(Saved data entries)
━━━━━━

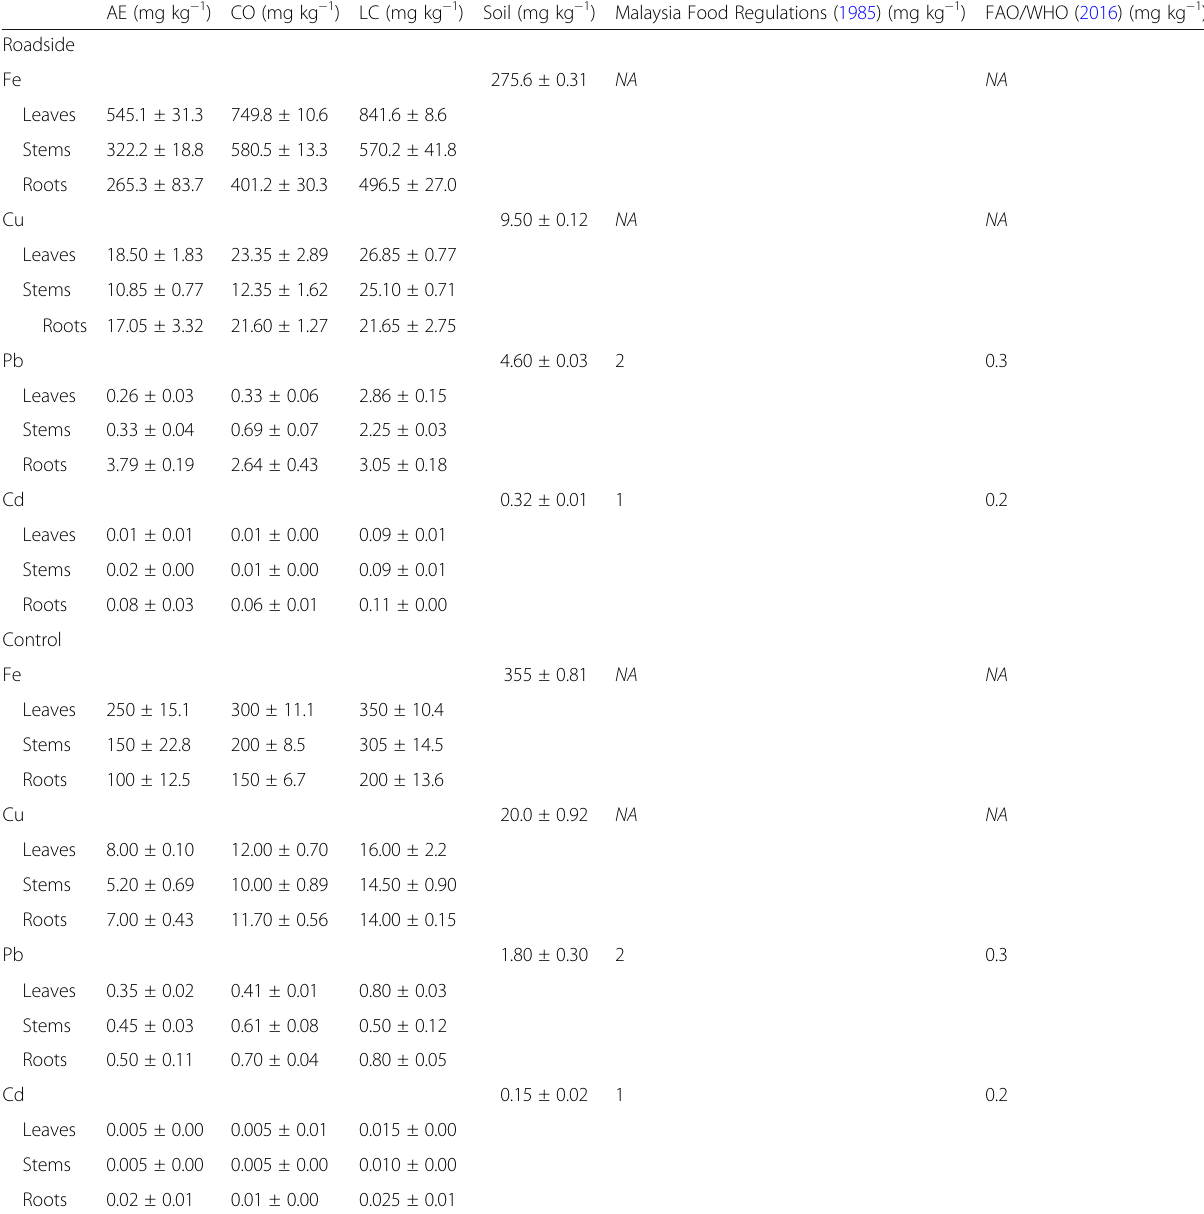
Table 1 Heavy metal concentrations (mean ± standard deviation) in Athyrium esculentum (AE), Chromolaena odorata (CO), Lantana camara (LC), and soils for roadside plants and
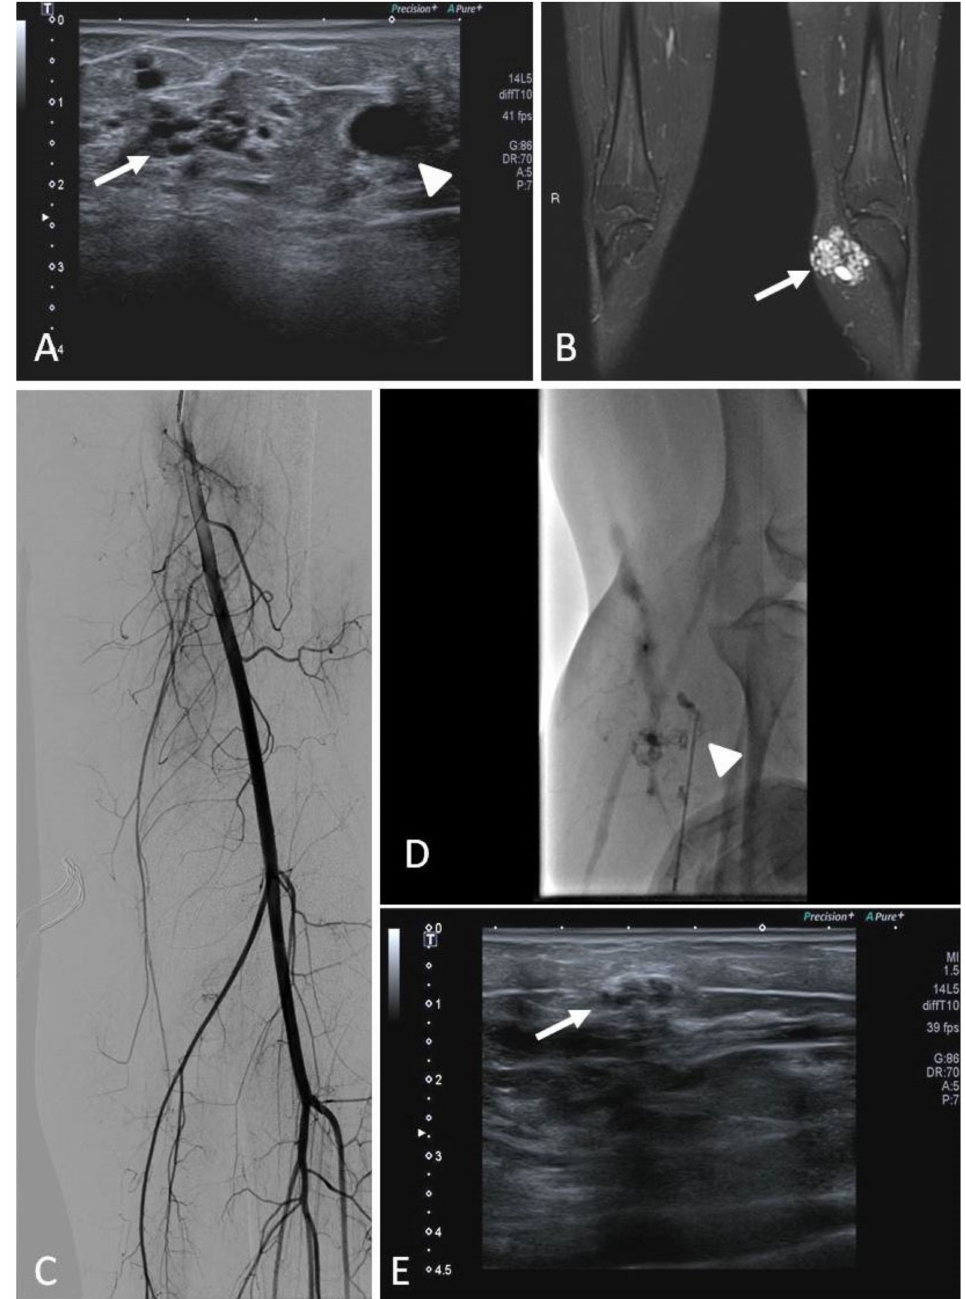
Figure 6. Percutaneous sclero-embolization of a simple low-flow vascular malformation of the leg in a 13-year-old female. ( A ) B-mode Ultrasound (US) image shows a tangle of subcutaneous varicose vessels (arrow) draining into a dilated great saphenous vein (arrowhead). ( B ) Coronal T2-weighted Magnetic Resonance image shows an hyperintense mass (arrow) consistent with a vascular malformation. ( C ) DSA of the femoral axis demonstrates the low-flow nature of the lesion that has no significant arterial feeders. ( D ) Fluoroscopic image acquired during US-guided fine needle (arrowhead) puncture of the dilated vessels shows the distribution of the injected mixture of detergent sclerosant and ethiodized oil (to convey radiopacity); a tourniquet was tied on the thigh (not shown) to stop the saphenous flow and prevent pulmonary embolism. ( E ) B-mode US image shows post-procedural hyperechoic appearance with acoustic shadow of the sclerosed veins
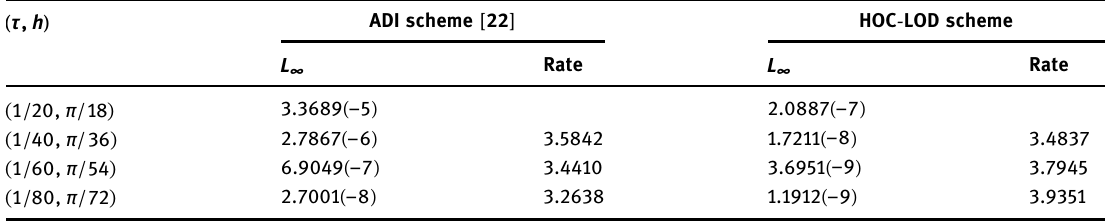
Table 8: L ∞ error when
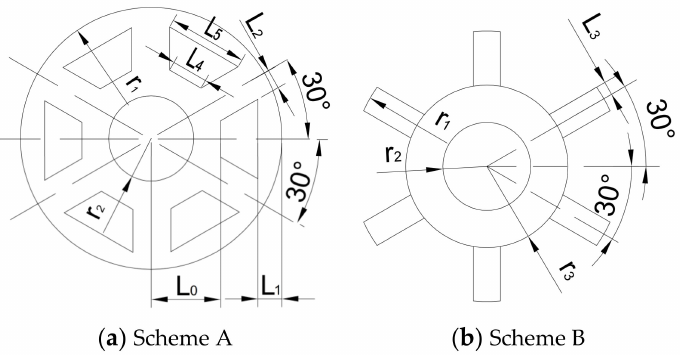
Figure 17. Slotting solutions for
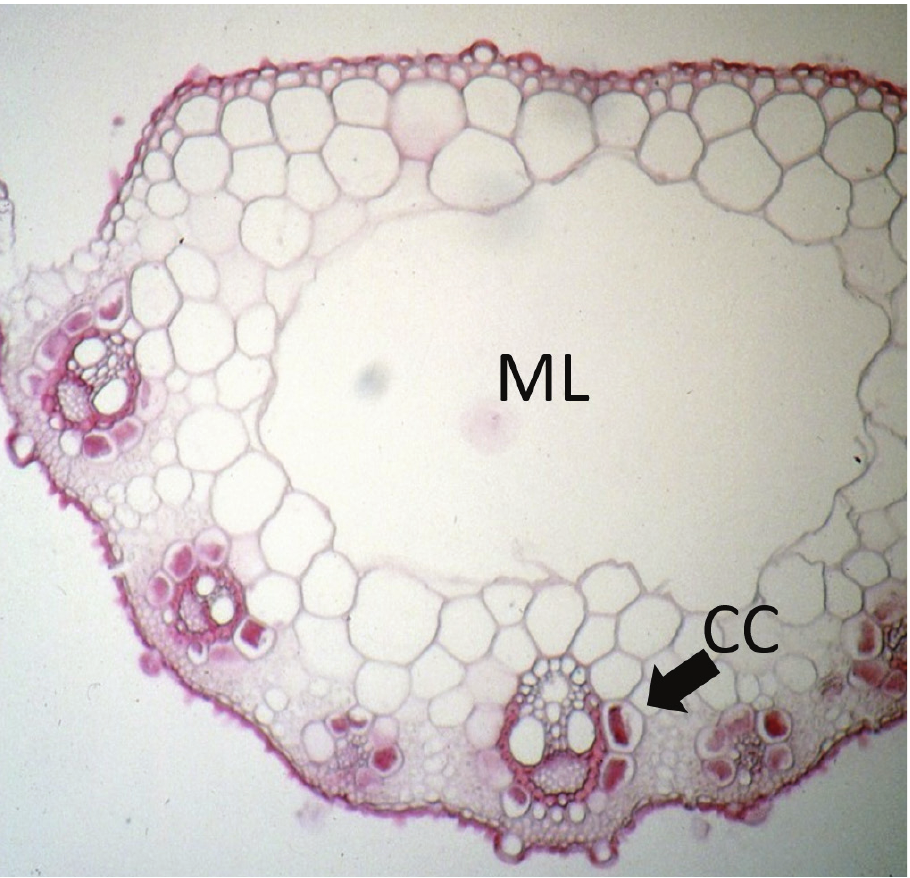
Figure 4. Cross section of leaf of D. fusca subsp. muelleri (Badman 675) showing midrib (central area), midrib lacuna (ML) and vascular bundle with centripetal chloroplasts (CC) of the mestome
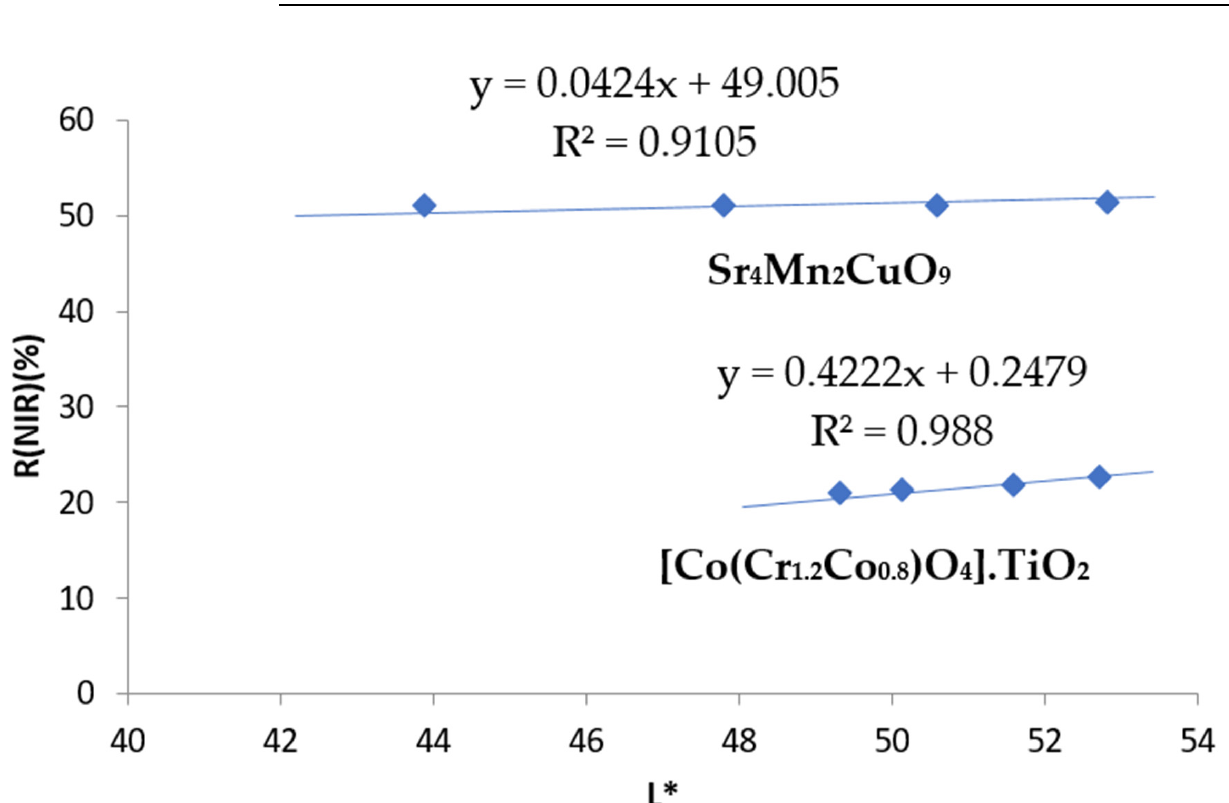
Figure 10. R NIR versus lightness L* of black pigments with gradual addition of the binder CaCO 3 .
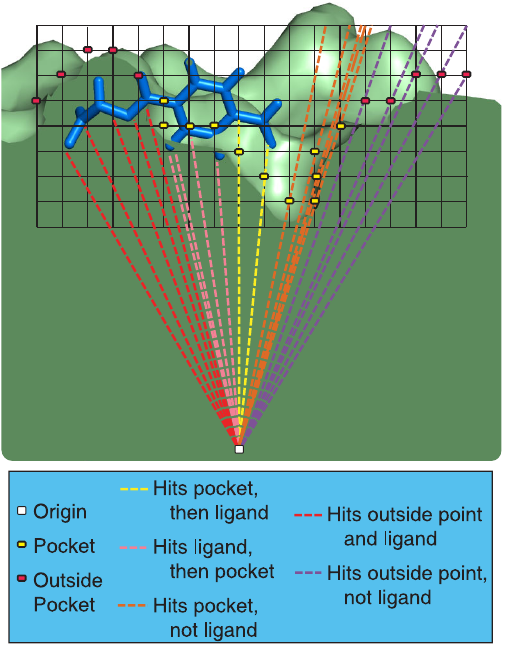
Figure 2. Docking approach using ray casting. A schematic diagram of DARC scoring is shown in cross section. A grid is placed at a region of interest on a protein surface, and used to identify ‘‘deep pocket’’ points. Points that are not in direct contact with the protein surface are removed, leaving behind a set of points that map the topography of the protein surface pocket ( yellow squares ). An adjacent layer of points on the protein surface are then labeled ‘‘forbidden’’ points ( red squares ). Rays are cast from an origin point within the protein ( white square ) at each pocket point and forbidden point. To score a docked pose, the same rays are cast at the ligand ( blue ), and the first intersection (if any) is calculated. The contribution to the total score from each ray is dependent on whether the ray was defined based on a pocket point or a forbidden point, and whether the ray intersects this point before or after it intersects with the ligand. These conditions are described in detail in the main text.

━━━━━━

* **Your assignment**
Look through the entries and return each line that has the word "Table" in it.

* **Result**
Table 1 Heavy metal concentrations (mean ± standard deviation) in Athyrium esculentum (AE), Chromolaena odorata (CO), Lantana camara (LC), and soils for roadside plants and
Table 8: L ∞ error when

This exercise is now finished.